Something like this happened last year.  I stared out, but before I started writing, I knew I’d venture beyond fifty thousand.  I figured, at first, maybe sixty-five, maybe seventy thousand, but not much beyond that.  Then once I was through with Part One, I was thinking, “Oh, this will be seventy-thousand,” and it wasn’t long before I knew the novel was going to hit eighty thousand . . .

At the end of Day 17, I was a little over sixty-one thousand words into the novel, and would end up writing another twenty-five thousand in the next eight days.  By the time I was into the last few chapters, I wanted it over.  Sure, I’m like that with every story–I want to write “The End” and go off and do something else–but reaching the end of Demonic Majesty was a trial.  I made it though, but it wasn’t the easiest things I’d done.

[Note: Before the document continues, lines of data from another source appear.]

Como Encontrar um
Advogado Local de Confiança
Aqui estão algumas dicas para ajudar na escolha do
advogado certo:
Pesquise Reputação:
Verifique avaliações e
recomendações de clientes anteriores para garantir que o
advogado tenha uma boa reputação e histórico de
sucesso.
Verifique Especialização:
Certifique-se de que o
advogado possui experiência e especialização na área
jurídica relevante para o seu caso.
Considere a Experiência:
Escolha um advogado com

This time–not so much.  I’ve written far more in the last year before this NaNo than I had before doing Her Demonic Majesty.  That was the first real novel I’d not only written, but completed, and the experience taught me quite a lot.  This time around, there have been a few bumps in the path, but nothing that I haven’t be able to work though.

The end is near . . . but the moment has been prepared for.

And I didn’t have to fall off a radio telescope to learn that.